I Am, I Am, I Am: Seventeen Brushes with Death

I Am, I Am, I Am: Seventeen Brushes with Death

2017 • 288 pages

Ratings40

Average rating4.2

15

I'm still reeling from this astonishing memoir.

The premise drew me in immediately; it's a memoir told in seventeen stories, each centering on one of O'Farrell's brushes with death. The writing is beautiful, both lyrical and (at times) disturbingly, can't-look-away visceral.

As an anxiety-prone, risk-averse human, I admit I found myself in disbelief at the frequency and ferocity of O'Farrell's near-death experiences (for example, if I'd survived even one of her three near-drownings, I think I'd probably stop swimming for a while or, uh, forever). Her urge to live life to its absolute fullest, to push boundaries and risk bodies, comes in large part from surviving encephalitis as a child. Remarkably, what she takes away from that experience is that the rest of her life is a bonus, something she lucked into, something to be taken the utmost advantage of rather than tucked away safely on a high shelf.

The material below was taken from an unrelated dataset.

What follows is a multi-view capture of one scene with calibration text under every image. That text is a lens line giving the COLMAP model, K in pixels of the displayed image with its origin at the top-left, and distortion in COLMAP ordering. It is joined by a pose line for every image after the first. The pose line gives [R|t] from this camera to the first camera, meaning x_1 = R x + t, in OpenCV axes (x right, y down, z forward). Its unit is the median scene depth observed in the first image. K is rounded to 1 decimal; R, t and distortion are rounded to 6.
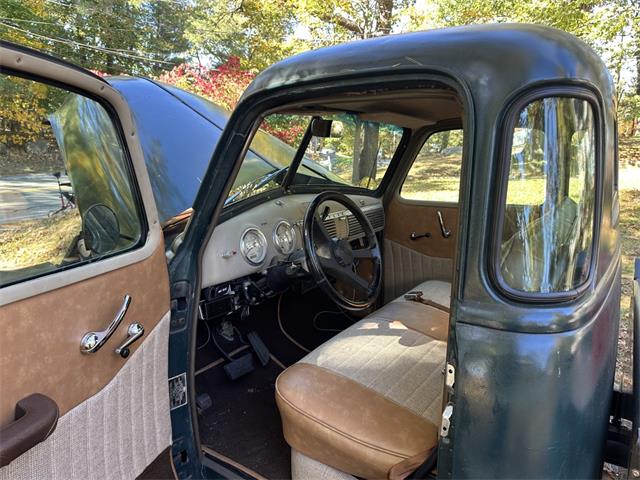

While all the stories are powerful, by far the most harrowing for me is the first, in which she re-encounters a man on a trail and knows implicitly and unequivocally that he means to harm her. The story of her miscarriage was also gut-wrenching.

This was amazing and I'm glad to have read it. I'm embarrassed to admit I've never read Maggie O'Farrell before - no, not even Hamnet! - and this has skyrocketed her to the top of my list.